MacOS – Is it worthy to turn on File Vault

filevaultmacbook promacos

I'm the only user of my MacBook Pro 5,3 (mid 2009, Core2Duo 2.66 GHz, 4 GB RAM).

Is it worthy to turn on File Vault 2? Any performance penalties considering my hardware specification?

I'm running Lion (upgraded from Snow Leopard) and considering upgrading to Mountain Lion.

What about my Time Machine backups? Should I preconfigure any thing?

Best Answer

Do you run the risk of loosing your computer? Is the information stored on your computer of high value to other persons?
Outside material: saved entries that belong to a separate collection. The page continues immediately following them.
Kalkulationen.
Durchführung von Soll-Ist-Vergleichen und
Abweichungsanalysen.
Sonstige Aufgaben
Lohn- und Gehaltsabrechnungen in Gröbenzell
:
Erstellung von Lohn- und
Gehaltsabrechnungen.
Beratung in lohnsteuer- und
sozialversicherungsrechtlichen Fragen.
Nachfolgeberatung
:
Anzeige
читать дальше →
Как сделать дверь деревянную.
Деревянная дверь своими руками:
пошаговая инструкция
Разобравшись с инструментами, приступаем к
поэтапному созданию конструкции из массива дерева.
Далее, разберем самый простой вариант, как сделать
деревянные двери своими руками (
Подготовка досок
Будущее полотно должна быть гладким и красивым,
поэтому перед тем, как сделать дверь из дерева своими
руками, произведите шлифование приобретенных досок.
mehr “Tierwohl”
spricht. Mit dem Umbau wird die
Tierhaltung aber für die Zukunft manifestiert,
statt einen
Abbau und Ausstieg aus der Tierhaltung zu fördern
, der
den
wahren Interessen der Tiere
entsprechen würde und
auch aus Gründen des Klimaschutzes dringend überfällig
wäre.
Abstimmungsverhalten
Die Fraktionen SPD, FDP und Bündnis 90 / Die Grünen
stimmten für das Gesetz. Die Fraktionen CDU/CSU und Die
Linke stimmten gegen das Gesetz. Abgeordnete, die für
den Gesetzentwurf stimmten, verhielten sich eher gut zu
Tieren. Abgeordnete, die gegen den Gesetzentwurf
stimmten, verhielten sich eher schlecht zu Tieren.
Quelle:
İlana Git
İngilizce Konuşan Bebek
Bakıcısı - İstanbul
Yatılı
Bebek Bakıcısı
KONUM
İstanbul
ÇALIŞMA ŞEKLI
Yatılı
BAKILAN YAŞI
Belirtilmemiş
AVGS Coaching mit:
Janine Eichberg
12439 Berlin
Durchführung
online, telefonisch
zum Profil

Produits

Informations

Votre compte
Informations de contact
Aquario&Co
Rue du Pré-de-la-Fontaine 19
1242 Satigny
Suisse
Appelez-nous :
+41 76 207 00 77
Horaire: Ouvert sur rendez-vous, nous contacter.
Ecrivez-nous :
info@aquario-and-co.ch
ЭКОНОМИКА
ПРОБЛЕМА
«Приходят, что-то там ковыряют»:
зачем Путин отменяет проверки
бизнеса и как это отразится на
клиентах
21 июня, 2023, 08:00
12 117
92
If your answer is no to these questions you should not consider using FileVault 2 as it has some drawbacks:

  • The encryption happens on the fly. As your C2D processor does not support hardware accelerated encryption, your CPU load will increase. Newer CPU's like the Sandy-Bridge processors support that Apple ships support AES-NI instructions for hardware accelerated encryption.
  • Your I/O tasks will become slower for the same reason. Even witth AES-NI support the performance slightly decreases. But in your case the effect should be a lot bigger.
  • Auto-login is not possible with Filevault 2 enabled.

Time Machine

Time Machine does not encrypt backups per default. Even with FileVault 2 enabled. You will need to enable encryption with Time Machine. In Lion, FileVault 2 did not support encrypted wireless backups but work-arounds were possible. Mountain Lion supports wireless encrypted backups to Time Capsule.